Тельма помнила эти пытливые, внимательные глаза. Так называемое проскальзывание черепицы и задумчивый вид над проводкой.
– А потом мы получаем счета: 300 фунтов там, 400 фунтов тут. – По мере рассказа лицо Дженнифер багровело, а голос становился все более пронзительным. – Деньги уходят с маминого счета, и оказывается, что он возит ее в банкомат в Рипоне – не здесь, в Мэшеме, – и получает деньги за эти так называемые счета. Я пыталась выяснить, что происходит, но он чертовски скользкий. Никогда не приезжал, когда я была здесь, не отвечал на звонки. – Она сделала паузу. – Однажды, когда я уже уходила, то застала его. Я спрашиваю: «Можно вас на пару слов?» А он: «Это может подождать?» Я говорю: «Вообще-то нет». И он вышел из своего фургона… И вроде бы ничего такого не сказал. Не угрожал, не запугивал; скорее даже побаивался, но что-то в нем было такое…
Тельма вспомнила, как сотрясалась дверь ванной под кулаками Оливера Харни/Тони Рэнсома.
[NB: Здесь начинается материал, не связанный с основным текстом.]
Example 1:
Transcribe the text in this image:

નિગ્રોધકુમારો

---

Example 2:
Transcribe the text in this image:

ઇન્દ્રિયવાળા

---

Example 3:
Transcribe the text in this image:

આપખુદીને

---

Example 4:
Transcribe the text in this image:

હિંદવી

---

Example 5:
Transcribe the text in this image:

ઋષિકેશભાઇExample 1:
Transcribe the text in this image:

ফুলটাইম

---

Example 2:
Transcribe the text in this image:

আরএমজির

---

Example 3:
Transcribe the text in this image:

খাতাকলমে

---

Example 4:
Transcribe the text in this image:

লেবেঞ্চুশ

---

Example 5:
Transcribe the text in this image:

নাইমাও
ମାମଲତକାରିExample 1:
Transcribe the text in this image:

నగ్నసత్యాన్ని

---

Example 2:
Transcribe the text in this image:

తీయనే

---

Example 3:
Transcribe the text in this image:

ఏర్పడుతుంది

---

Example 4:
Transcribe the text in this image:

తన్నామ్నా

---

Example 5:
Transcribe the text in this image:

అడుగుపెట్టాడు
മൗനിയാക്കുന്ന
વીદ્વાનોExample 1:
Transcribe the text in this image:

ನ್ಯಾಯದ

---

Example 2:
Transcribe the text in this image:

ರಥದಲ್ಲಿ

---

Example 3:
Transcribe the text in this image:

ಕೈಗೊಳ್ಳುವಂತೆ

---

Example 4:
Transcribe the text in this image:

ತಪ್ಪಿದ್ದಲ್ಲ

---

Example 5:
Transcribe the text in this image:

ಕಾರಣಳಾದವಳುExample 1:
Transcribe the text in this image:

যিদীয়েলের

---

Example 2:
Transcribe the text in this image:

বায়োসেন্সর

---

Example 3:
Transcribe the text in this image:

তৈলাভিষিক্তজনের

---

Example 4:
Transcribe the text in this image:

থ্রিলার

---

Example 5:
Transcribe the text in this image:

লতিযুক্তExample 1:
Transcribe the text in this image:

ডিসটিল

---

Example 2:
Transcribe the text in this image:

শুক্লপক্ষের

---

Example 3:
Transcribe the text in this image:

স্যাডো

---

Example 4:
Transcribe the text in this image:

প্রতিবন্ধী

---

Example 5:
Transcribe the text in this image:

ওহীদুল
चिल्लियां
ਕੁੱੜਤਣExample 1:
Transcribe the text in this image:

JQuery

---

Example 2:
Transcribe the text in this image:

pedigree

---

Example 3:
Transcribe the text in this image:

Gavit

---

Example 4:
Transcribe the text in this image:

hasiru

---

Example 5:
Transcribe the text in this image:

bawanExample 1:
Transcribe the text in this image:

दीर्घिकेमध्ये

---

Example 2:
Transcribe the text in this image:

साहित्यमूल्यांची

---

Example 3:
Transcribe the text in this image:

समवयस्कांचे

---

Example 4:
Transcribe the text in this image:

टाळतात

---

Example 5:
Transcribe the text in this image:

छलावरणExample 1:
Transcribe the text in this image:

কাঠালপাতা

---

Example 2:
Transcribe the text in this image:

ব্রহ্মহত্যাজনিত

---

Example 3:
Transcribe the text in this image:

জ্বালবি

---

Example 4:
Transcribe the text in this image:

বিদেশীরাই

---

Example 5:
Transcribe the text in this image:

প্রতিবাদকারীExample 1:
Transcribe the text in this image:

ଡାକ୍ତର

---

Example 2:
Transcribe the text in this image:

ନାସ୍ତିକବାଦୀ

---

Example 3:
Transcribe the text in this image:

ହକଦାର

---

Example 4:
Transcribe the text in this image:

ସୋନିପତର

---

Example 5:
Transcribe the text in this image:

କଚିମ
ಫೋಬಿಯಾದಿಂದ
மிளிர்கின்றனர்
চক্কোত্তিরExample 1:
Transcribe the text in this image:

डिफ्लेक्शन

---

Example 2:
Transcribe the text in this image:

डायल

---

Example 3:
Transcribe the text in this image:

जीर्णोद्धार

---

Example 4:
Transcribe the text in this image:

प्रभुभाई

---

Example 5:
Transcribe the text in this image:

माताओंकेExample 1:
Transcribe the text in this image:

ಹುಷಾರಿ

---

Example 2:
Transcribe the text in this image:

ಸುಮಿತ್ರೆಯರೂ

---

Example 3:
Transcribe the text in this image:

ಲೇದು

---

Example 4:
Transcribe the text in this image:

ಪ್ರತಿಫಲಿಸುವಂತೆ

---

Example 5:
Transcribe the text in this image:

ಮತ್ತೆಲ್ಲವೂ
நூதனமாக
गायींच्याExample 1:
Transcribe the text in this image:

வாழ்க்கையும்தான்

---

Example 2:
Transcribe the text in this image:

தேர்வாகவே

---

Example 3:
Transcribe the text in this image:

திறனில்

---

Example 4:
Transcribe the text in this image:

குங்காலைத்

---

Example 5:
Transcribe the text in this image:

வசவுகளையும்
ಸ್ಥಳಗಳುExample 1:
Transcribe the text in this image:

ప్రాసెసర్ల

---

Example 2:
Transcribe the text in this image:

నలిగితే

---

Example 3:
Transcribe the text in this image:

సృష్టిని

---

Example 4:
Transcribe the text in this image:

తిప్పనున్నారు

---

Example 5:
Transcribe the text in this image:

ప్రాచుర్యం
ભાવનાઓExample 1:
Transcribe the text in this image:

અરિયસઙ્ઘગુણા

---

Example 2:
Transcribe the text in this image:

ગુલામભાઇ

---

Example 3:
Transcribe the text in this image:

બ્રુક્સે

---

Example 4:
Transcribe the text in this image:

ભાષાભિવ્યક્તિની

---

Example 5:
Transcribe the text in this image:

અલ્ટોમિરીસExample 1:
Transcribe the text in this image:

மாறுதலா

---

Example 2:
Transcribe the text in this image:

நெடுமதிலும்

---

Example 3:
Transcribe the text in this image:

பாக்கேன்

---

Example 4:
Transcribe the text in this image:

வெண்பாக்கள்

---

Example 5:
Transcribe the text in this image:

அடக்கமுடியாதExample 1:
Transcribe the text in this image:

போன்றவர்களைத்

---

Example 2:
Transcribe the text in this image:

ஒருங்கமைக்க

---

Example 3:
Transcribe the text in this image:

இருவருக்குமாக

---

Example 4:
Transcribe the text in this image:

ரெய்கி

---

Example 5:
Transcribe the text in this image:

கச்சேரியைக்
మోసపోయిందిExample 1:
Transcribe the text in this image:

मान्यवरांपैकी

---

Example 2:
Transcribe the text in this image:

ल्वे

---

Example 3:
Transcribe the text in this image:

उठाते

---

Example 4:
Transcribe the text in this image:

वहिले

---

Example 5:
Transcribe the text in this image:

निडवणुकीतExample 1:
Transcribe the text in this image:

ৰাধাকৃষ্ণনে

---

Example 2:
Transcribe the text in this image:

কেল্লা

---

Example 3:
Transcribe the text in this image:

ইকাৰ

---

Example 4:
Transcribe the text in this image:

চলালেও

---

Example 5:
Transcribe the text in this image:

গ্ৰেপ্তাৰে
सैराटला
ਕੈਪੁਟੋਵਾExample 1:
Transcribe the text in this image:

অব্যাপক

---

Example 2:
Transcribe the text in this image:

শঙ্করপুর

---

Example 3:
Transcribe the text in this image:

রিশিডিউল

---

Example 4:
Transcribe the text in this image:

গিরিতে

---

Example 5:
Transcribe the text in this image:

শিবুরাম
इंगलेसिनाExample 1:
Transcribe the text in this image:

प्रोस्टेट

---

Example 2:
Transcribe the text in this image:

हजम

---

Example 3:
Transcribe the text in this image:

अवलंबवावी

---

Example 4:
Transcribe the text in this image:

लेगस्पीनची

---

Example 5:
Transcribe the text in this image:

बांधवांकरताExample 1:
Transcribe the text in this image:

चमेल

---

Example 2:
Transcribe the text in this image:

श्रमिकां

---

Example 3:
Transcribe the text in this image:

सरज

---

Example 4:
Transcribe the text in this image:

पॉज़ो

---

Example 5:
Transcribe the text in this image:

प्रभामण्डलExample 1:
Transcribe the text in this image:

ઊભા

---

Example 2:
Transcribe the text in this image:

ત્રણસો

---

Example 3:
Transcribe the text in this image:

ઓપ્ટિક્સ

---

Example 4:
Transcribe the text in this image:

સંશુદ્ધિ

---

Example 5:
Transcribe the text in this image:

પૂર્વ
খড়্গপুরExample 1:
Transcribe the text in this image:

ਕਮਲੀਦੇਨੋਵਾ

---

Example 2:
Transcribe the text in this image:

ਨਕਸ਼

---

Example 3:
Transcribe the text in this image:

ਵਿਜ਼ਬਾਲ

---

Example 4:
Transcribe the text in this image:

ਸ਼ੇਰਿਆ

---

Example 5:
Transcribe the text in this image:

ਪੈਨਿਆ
Теперь она понимала, как неосмотрительно себя вела; она вознесла быструю молитву благодарности за отведение беды.
– Ответил на все вопросы, смотрел мне прямо в глаза, обещал, что к концу недели все-все закончит…
Точь-в-точь как мистер Беттридж, подумала Тельма.
– Но, разумеется, к концу недели лучше не стало, и я решила:
– Как будто он способен на жестокость? – спросила Пэт.
– Хуже… он просто стоял и смотрел, качая головой. Если б кто-то мне тогда сказал, что он вернется и разгромит дом… или… – Она прервалась и посмотрела на свою дремлющую мать. – Или хуже… в тот момент я бы им поверила. Оглядываясь назад, не стоило платить даже за то, что было сделано, но я не хотела, чтобы он появлялся, когда мама одна. А потом, конечно, я пригласила настоящего специалиста для осмотра, и – сюрприз-сюрприз – все пришлось переделывать заново.
– Вы кому-нибудь рассказали?
– С ее светлостью, – она жестом указала на мать, – многое начало идти не так, и я просто не могла с этим смириться. В конце концов, он сделал работу, а я ему заплатила. – Женщина покачала головой. – Но через две недели весь этот мусор вывалили перед домом. А еще через неделю на моей машине появилась большая царапина, как от ключа.
Тельма вспомнила тот случай, когда мистер Беттридж прекратил занятия с детьми музыкой из-за неуплаты по счетам. А потом вдруг трем машинам на парковке для персонала в шины воткнули что-то вроде монтажного ножа.
– Похоже, он настоящий мошенник. – Пэт, жена строителя, была возмущена таким оскорблением профессии.
– Но это еще не все, – сказала Дженнифер. – Я работала в хирургическом отделении в Ричмонде, и одна из медсестер случайно упомянула, что у ее мамы были проблемы с ремонтником, только тогда он не звался ни Тони Рэнсомом, ни Оливером Как-его-там, но по рассказу стало ясно, что это один человек.
– Что ж, схема одна и та же, – заключила Тельма. Они сидели в чайной на рыночной площади, где прямоугольные дома из желтого камня с арочными окнами, казалось, дремали в лучах позднего послеполуденного солнца. Часы пробили три, и день начинал потихоньку угасать. Пока они сидели, дети уже начали грузиться в школьные автобусы на площади.